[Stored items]
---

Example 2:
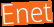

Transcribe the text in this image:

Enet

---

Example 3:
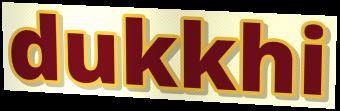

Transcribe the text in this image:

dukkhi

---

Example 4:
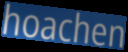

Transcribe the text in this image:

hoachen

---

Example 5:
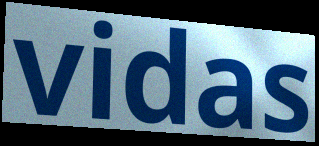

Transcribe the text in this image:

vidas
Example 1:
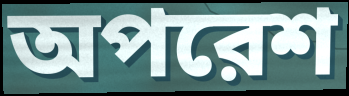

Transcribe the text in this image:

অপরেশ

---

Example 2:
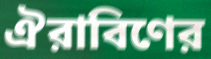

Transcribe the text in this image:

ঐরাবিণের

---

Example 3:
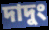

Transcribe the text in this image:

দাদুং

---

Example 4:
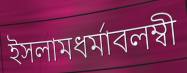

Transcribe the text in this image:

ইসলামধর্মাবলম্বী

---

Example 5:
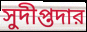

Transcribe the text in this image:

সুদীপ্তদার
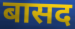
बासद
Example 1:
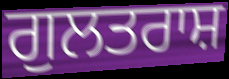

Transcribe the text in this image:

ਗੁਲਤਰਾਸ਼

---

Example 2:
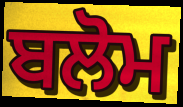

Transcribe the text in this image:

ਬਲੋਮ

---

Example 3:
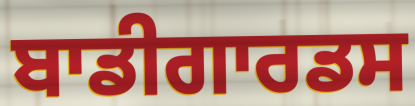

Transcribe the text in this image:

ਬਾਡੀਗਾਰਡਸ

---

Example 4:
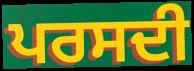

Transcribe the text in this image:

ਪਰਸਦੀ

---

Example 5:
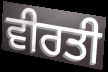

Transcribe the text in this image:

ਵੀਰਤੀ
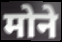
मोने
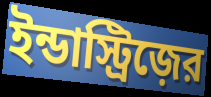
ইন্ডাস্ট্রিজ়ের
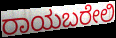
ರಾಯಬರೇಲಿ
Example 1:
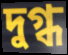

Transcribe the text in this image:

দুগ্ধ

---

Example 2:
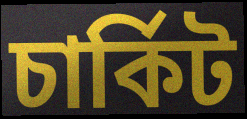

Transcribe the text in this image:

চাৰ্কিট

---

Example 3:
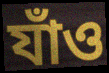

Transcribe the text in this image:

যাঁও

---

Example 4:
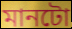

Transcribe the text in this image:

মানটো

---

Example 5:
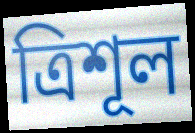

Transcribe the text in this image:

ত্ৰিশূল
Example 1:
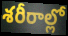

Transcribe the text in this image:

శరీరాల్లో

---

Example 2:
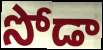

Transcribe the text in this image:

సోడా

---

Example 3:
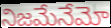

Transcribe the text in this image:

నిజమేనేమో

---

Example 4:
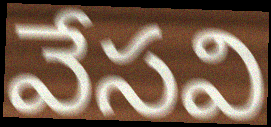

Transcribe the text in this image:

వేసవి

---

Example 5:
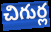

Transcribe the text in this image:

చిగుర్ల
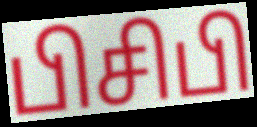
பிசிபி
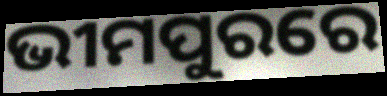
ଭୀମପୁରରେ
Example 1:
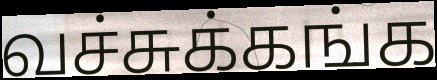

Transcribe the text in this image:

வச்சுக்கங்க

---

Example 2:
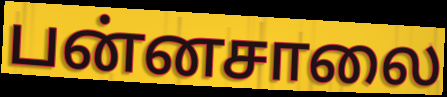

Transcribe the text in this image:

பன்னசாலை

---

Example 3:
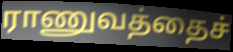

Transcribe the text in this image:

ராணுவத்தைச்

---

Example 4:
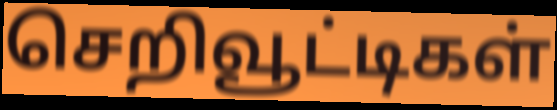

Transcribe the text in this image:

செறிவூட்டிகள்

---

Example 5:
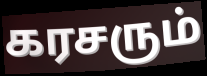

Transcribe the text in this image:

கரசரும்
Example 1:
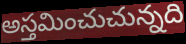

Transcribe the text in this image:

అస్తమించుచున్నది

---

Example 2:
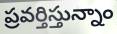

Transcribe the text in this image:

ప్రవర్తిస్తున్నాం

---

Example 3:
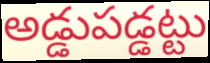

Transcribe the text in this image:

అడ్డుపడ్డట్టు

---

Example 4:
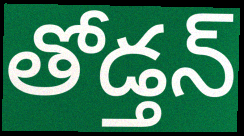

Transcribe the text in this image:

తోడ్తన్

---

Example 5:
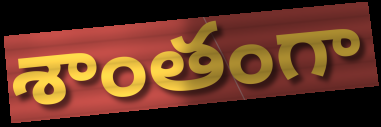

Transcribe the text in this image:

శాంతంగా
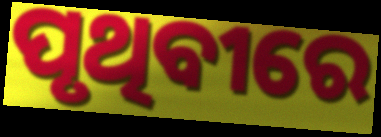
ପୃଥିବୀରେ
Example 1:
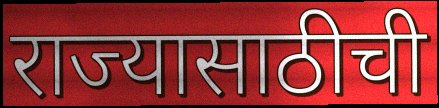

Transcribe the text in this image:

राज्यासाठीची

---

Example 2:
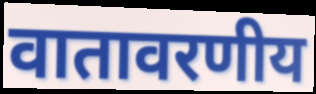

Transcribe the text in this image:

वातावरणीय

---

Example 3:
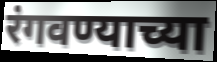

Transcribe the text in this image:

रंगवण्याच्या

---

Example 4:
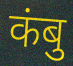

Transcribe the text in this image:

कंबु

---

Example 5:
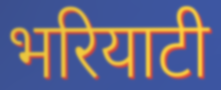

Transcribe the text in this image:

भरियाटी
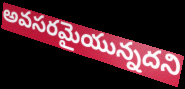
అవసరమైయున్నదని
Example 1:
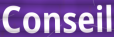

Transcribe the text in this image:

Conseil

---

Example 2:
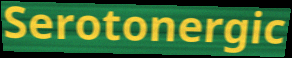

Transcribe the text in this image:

To do:
Copy out all the data without changing anything, and drop the pictures.

Exercise output:
---

Example 2:

Transcribe the text in this image:

Enet

---

Example 3:

Transcribe the text in this image:

dukkhi

---

Example 4:

Transcribe the text in this image:

hoachen

---

Example 5:

Transcribe the text in this image:

vidas
Example 1:

Transcribe the text in this image:

অপরেশ

---

Example 2:

Transcribe the text in this image:

ঐরাবিণের

---

Example 3:

Transcribe the text in this image:

দাদুং

---

Example 4:

Transcribe the text in this image:

ইসলামধর্মাবলম্বী

---

Example 5:

Transcribe the text in this image:

সুদীপ্তদার
बासद
Example 1:

Transcribe the text in this image:

ਗੁਲਤਰਾਸ਼

---

Example 2:

Transcribe the text in this image:

ਬਲੋਮ

---

Example 3:

Transcribe the text in this image:

ਬਾਡੀਗਾਰਡਸ

---

Example 4:

Transcribe the text in this image:

ਪਰਸਦੀ

---

Example 5:

Transcribe the text in this image:

ਵੀਰਤੀ
मोने
ইন্ডাস্ট্রিজ়ের
ರಾಯಬರೇಲಿ
Example 1:

Transcribe the text in this image:

দুগ্ধ

---

Example 2:

Transcribe the text in this image:

চাৰ্কিট

---

Example 3:

Transcribe the text in this image:

যাঁও

---

Example 4:

Transcribe the text in this image:

মানটো

---

Example 5:

Transcribe the text in this image:

ত্ৰিশূল
Example 1:

Transcribe the text in this image:

శరీరాల్లో

---

Example 2:

Transcribe the text in this image:

సోడా

---

Example 3:

Transcribe the text in this image:

నిజమేనేమో

---

Example 4:

Transcribe the text in this image:

వేసవి

---

Example 5:

Transcribe the text in this image:

చిగుర్ల
பிசிபி
ଭୀମପୁରରେ
Example 1:

Transcribe the text in this image:

வச்சுக்கங்க

---

Example 2:

Transcribe the text in this image:

பன்னசாலை

---

Example 3:

Transcribe the text in this image:

ராணுவத்தைச்

---

Example 4:

Transcribe the text in this image:

செறிவூட்டிகள்

---

Example 5:

Transcribe the text in this image:

கரசரும்
Example 1:

Transcribe the text in this image:

అస్తమించుచున్నది

---

Example 2:

Transcribe the text in this image:

ప్రవర్తిస్తున్నాం

---

Example 3:

Transcribe the text in this image:

అడ్డుపడ్డట్టు

---

Example 4:

Transcribe the text in this image:

తోడ్తన్

---

Example 5:

Transcribe the text in this image:

శాంతంగా
ପୃଥିବୀରେ
Example 1:

Transcribe the text in this image:

राज्यासाठीची

---

Example 2:

Transcribe the text in this image:

वातावरणीय

---

Example 3:

Transcribe the text in this image:

रंगवण्याच्या

---

Example 4:

Transcribe the text in this image:

कंबु

---

Example 5:

Transcribe the text in this image:

भरियाटी
అవసరమైయున్నదని
Example 1:

Transcribe the text in this image:

Conseil

---

Example 2:

Transcribe the text in this image:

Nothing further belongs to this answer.